Der Weg zum Parkausgang war wieder ein Abenteuer, es war nämlich stockdunkel und irgendwie hatte man uns vergessen zu sagen, dass man eine Stirnlampe mitnehmen sollte. Aber am Schluss tat es eine Handytaschenlampe auch und jeder schaffte den Weg zurück zum Bus, in dem wir uns schweißgebaden und stinkend in die Sitze fallen ließen.

Ich untertreibe nicht, wenn ich sage, dass Tikal die beste Maya-Stätte ist, die wir auf unserer Reise besucht hatten. Wir waren absolut überwältigt und es war ein gigantisches Erlebnis. Alleine die Tatsache, dass man durch undurchdringlichen Dschungel rennt und plötzlich eine 70-Meter-Pyramide neben einem aus dem Nichts auftaucht, ist so phänomenal, dass ich kurz überlegte, ob ich am nächsten Tag nicht nochmal hin fahren sollte.

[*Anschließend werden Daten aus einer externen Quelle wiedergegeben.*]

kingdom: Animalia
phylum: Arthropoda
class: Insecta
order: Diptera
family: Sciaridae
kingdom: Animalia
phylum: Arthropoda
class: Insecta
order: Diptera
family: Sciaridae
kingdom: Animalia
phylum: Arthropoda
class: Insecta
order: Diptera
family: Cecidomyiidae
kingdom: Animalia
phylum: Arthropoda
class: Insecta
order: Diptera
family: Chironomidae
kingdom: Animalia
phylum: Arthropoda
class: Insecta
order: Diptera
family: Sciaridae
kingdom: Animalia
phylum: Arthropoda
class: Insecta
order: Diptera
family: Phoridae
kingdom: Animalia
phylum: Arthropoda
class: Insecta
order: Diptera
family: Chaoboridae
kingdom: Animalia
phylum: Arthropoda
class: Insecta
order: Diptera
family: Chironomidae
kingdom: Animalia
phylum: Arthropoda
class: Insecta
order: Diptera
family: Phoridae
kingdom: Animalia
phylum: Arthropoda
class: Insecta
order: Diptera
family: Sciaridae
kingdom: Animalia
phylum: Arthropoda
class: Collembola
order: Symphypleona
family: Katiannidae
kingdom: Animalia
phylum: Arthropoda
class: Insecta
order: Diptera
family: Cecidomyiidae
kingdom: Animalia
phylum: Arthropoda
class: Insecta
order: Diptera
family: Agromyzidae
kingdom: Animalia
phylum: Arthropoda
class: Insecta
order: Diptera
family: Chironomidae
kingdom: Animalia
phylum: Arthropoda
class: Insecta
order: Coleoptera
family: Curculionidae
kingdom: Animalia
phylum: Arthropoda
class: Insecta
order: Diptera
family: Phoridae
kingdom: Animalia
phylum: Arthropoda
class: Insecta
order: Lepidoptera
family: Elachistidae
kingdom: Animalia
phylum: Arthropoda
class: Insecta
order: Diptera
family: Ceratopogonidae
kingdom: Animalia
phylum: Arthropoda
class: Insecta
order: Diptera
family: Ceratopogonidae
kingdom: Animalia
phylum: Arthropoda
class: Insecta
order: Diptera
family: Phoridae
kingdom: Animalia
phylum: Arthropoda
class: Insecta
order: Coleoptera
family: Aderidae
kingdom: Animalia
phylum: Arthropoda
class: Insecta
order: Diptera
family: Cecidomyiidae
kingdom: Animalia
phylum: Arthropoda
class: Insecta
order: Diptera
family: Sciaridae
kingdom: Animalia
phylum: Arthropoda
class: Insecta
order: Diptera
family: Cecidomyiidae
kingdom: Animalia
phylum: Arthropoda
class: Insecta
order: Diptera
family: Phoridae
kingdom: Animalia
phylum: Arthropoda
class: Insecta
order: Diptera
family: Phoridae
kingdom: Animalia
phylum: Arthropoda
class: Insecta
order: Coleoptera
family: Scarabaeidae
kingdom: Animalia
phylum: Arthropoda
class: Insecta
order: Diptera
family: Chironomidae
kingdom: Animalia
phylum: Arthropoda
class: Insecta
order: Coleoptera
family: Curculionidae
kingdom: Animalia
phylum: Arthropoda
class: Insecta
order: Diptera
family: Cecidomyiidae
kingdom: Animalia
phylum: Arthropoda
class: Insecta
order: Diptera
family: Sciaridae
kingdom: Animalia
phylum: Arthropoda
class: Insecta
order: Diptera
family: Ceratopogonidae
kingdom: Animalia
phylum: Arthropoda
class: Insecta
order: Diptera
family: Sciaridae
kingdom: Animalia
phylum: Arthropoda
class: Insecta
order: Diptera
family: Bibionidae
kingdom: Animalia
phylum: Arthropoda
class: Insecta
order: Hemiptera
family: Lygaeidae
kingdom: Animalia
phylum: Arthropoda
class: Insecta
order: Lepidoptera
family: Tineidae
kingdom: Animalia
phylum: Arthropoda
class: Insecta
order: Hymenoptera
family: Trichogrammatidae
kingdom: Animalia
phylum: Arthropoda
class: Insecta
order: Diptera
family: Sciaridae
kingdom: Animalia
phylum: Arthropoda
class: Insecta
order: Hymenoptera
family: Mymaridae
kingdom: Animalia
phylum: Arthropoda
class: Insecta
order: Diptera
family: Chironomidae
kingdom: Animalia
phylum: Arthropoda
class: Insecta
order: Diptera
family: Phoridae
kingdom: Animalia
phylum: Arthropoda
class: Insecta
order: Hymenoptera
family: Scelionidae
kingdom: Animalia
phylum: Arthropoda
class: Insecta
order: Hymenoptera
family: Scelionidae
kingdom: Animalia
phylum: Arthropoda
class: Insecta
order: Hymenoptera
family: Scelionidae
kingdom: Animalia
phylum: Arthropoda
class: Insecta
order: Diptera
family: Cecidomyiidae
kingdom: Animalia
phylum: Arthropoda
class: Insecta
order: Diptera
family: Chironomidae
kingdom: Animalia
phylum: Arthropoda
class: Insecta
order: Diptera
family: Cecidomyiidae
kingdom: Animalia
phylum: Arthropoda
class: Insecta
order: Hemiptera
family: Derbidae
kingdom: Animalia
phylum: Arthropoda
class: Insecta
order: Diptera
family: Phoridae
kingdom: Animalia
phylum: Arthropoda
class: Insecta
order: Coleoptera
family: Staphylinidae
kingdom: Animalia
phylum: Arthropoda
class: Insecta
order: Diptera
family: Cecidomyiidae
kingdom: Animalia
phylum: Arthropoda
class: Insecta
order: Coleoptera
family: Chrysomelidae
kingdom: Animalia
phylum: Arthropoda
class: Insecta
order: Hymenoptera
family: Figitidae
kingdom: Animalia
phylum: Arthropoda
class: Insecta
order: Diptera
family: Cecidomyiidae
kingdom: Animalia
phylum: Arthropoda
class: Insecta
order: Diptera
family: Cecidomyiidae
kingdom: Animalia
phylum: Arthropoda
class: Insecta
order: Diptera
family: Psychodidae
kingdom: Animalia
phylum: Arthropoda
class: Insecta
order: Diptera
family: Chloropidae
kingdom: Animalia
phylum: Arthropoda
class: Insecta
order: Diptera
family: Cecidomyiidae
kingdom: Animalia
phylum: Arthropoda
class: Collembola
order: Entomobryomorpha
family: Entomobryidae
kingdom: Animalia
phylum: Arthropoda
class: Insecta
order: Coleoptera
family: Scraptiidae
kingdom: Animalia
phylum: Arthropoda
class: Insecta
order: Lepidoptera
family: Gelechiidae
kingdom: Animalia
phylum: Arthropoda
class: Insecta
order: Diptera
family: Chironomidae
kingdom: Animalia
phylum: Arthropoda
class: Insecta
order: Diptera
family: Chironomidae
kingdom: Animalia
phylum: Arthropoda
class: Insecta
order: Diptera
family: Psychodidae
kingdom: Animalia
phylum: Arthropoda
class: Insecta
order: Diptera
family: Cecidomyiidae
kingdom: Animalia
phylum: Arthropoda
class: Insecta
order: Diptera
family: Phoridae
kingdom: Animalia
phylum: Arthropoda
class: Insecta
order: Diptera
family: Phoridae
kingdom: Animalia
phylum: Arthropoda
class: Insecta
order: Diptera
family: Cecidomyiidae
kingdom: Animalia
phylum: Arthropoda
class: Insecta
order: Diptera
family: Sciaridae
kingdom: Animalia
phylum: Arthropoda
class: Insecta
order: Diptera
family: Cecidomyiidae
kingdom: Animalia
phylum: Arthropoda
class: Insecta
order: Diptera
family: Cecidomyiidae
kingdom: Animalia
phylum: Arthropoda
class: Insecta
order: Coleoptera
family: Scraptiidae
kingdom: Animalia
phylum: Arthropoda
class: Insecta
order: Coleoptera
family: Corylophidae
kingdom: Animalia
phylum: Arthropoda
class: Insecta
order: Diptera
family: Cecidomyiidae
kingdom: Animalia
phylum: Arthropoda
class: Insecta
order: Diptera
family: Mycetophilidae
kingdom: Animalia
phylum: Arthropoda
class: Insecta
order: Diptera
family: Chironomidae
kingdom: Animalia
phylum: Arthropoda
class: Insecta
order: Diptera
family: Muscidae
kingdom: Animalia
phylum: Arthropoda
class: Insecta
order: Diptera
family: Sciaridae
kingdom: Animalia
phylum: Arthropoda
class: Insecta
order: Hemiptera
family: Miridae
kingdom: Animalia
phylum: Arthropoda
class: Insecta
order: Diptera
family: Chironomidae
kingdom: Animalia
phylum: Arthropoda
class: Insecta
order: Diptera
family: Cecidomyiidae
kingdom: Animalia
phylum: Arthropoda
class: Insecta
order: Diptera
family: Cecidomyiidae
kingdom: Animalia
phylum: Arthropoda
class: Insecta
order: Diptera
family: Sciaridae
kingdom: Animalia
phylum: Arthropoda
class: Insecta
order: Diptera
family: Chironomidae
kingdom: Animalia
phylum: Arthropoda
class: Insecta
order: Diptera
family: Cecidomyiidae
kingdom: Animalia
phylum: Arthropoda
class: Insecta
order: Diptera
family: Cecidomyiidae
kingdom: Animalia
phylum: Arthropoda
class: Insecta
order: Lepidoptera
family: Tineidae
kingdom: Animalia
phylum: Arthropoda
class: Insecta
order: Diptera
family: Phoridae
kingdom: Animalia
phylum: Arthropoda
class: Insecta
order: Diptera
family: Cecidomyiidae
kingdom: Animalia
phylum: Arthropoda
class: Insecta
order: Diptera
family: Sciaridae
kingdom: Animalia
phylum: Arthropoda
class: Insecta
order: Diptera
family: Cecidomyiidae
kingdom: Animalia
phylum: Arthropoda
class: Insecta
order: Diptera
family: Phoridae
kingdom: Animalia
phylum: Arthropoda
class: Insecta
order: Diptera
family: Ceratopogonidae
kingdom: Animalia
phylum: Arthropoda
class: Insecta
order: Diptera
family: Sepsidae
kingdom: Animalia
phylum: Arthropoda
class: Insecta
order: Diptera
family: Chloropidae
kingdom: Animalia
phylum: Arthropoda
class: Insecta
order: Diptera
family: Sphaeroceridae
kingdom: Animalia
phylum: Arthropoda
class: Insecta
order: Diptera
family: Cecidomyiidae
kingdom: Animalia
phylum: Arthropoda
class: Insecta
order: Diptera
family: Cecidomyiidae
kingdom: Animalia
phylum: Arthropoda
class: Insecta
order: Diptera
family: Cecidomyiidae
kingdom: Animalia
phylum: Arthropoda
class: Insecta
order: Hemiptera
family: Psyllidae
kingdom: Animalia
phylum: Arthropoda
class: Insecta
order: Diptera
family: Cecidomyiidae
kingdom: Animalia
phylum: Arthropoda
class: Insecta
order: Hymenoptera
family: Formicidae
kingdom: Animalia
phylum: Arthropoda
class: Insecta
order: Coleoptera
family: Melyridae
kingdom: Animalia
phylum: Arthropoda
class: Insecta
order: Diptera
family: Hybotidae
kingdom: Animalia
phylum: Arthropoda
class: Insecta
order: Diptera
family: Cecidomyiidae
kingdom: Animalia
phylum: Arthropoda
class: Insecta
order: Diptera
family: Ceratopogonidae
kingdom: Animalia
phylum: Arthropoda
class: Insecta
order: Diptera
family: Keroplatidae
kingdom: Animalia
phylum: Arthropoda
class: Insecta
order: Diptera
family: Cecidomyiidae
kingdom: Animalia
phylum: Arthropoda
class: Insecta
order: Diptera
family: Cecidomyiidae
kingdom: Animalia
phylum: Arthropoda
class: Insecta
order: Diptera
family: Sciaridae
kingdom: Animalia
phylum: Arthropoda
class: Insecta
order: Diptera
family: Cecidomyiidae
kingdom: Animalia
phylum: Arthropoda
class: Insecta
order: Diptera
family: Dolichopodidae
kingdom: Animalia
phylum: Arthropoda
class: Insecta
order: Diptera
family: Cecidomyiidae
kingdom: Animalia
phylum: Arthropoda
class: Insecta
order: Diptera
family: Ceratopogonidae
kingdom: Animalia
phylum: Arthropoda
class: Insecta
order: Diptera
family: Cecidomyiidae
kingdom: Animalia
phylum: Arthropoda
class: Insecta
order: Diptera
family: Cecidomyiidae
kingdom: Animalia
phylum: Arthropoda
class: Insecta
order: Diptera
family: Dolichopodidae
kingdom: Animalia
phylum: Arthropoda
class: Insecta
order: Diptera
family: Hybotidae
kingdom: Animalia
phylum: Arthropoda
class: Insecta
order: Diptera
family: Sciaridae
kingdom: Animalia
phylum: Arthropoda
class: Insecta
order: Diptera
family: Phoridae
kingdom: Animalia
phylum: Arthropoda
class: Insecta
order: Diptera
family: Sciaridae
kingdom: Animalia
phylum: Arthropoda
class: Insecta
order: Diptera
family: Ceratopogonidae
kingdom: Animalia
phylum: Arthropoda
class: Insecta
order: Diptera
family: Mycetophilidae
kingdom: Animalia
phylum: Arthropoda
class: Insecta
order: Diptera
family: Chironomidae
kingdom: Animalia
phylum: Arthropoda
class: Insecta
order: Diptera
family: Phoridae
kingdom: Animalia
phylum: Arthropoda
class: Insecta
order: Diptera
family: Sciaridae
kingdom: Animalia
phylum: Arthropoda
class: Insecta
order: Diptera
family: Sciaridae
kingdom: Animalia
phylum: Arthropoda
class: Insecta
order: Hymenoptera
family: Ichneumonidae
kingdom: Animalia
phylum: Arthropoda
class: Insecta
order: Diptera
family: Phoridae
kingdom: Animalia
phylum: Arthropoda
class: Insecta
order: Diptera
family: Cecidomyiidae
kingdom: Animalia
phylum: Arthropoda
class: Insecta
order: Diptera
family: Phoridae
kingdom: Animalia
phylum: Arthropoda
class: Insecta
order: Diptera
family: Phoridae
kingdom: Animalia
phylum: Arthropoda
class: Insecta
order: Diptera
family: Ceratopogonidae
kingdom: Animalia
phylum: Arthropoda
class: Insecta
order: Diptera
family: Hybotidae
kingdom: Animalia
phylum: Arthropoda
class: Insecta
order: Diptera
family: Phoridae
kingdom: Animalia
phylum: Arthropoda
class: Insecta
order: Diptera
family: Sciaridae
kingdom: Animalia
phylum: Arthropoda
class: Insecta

Für mich war es ein absolutes, unvergessliches Highlight, wenn nicht das Highlight dieser Reise!

Zurück in Flores genossen wir den Abend in unserem schäbigen Hotel und bereiteten uns auf den ersten Überlandtransfer in Guatemala vor. Ein Toyota Hiace sollte uns ins 260 km entfernte Cobàn bringen.

Aufgrund der Streckenverhältnisse würde die Reise über fünf Stunden dauern. Uns bangte etwas davor, aber die Zweifel zerschlugen sich relativ schnell, als wir erfuhren, dass wir nur zu viert die Fahrt antreten würden. Somit hatte jeder eine Sitzreihe für sich alleine!